Over the years I have learned that successful cooking does not mean every dish prepared is a hit the first time around. There have been things that I have made that failed miserably (mostly related to baking but that’s another post entirely), dishes that were met with “it’s okay” and a few that got a “it needs something”. The most important things to remember is to not take such events and comments personally. If you watch Top Chef, those guys cook for a living and sometimes make stuff deemed “inedible!” by the judges. What you should do is take advantage of the experience of making the dish and the opportunity to taste the ingredients together for yourself. Then you can determine what kind of "doctoring" it will need the next time around.

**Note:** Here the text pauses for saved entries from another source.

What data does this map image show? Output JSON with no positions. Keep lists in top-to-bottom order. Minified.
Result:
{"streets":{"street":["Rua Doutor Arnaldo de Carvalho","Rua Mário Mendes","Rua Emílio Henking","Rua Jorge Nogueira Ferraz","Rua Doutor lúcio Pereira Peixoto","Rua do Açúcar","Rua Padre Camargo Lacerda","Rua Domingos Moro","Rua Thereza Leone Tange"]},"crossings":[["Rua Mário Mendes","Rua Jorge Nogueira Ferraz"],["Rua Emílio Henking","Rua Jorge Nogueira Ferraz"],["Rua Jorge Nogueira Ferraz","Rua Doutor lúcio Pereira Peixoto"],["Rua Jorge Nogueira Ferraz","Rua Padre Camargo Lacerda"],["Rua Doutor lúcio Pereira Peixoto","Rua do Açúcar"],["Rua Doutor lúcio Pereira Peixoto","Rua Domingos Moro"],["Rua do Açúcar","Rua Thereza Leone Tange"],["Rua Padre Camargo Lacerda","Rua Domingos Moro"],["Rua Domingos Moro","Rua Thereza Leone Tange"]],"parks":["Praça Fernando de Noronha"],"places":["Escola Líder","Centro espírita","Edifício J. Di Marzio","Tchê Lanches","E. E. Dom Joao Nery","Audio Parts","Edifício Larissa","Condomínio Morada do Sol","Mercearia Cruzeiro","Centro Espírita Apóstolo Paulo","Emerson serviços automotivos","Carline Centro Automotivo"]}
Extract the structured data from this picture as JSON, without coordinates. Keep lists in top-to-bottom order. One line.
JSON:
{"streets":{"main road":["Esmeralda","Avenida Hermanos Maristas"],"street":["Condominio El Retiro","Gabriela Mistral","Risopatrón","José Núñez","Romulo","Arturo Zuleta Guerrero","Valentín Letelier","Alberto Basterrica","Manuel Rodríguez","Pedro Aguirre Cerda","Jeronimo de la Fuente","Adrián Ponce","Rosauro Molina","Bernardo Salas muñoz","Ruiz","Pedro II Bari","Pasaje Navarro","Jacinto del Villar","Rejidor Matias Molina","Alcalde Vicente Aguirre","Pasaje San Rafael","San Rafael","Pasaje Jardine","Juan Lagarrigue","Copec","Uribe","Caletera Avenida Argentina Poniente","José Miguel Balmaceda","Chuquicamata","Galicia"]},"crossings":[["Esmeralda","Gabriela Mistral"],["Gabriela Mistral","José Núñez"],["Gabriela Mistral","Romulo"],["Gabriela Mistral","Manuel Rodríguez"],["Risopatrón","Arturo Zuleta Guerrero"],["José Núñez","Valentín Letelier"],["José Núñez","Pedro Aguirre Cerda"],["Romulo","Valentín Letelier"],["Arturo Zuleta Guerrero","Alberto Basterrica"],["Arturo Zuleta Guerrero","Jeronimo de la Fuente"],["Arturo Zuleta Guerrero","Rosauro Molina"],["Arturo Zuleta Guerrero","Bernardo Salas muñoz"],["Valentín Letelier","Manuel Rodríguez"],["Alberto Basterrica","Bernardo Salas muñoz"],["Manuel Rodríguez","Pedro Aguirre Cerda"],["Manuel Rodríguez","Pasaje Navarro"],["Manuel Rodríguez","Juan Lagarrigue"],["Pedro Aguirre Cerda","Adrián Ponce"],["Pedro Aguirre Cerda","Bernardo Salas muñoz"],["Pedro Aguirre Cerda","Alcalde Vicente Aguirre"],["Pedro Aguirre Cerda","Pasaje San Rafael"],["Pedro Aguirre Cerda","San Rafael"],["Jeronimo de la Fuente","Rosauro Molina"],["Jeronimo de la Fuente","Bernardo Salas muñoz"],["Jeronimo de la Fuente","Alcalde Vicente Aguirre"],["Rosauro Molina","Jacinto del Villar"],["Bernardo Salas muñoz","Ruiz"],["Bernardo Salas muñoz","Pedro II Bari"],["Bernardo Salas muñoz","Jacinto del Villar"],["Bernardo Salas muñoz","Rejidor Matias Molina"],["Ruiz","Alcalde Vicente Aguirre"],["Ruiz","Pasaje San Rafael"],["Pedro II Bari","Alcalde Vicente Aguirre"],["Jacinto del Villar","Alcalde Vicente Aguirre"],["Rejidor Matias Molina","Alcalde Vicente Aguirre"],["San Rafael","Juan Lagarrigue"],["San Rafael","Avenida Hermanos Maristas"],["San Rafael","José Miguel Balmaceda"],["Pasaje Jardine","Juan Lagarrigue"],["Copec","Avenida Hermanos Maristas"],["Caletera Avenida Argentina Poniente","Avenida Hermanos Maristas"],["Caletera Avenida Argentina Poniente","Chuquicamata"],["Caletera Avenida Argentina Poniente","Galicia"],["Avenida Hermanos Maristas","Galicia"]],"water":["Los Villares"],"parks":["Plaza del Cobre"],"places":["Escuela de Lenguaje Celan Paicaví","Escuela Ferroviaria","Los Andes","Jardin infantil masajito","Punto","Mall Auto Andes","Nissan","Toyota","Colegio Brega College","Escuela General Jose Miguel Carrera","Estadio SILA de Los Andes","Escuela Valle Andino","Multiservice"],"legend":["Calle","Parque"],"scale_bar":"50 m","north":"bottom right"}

Case in point, I was looking for a chicken and pasta dish and came across one on Kalyn’s Kitchen that sounded promising (Chicken Penne Casserole). I also did what I rarely do which is follow the recipe to the letter…including the whole cooking the chicken breasts in the water thing. I made one slight modification in that I added a little more poultry seasoning to the cut up chicken before using it in the recipe because I was concerned the chicken would be bland. It looked and smelled great coming out of the oven and I was confident I had a hit on my hands.
The 11-year old liked it…but honestly pasta, a cream-like sauce and chicken was not exactly goingto be turned down by a kid who eats in her school cafeteria every day. My husband tried it and made the face. Your significant other has that face right? The one that reads “ I am thinking of how to say this in such a way that he/she doesn’t want to throw something at me”. His response,“it needs something like…” and then he looked at me pleadingly to try it myself so I could fill in the blanks. “Garlic” I said. And it did need more garlic, and the chicken would have benefited from a light sauté in butter or olive oil oh, and pepper and then I ran through a bunch of other scenarios in my head as we finished dinner.
So after dinner there is almost ¾ of a pan of this stuff left and I decide to pack it all into a large container and freeze it as an emergency meal. Fast forward two weeks and I need to whip up dinner for a night I won’t be home. I remember the chicken and pasta and decided to doctor it. I thawed it in the fridge overnight and into the next day. I came home, dumped it all in a large bowl and went in search of easy ways to make it better. I opted for ½ cup of leftover light alfredo sauce, black pepper and a tablespoon of Garlic Garlic . I mixed it all together, spread it into a large casserole and topped it with ½ cup of grated Parmesan. It went into a 425 oven for 20 minutes. The result was a text from my husband with one word: “Awesome”.
Doctoring is not that difficult and is the precursor to loving and using leftovers. Doctoring can also be a great time saver when you are going the semi-homemade route and using prepackaged foods. You know what flavors you like together so making a few tweaks to any dish or item is as simple as following your own palate. Many people tell me they are nervous about experimenting with a recipe while they are cooking it. That’s okay! Doctoring allows you to make a dish as it is written and then add to it when it’s done. Everyone is comfortable adding extra salt, pepper or adding hot sauce to something…why not expand those possibilities? The cream sauce you made seem a little boring? Add capers or sautéed onions. Grilled mushrooms sautéed and with a red wine reduction will overcome a bland steak. I always have canned tomatoes on hand to add to soups and stews that don’t seem to have enough acidity or depth. And I cannot count how many dinners I have rescued with cheese!
If you are using pre-made food: Packaged streamed vegetables love lemon pepper seasoning. A jarred pasta sauce can be a meat sauce with fresh garlic and basil in no time. Instant mashed potatoes combined with shredded cheddar, crumbled bacon and fresh chives makes a side dishlike no other.
Be reasonable about doctoring too. Some things will just be epic fails. A chef once told me “there is no coming back from burnt”. Be okay with yourself when something doesn’t work out. But also don’tbe afraid to try it again.
What dish have you “doctored” that you are proud of?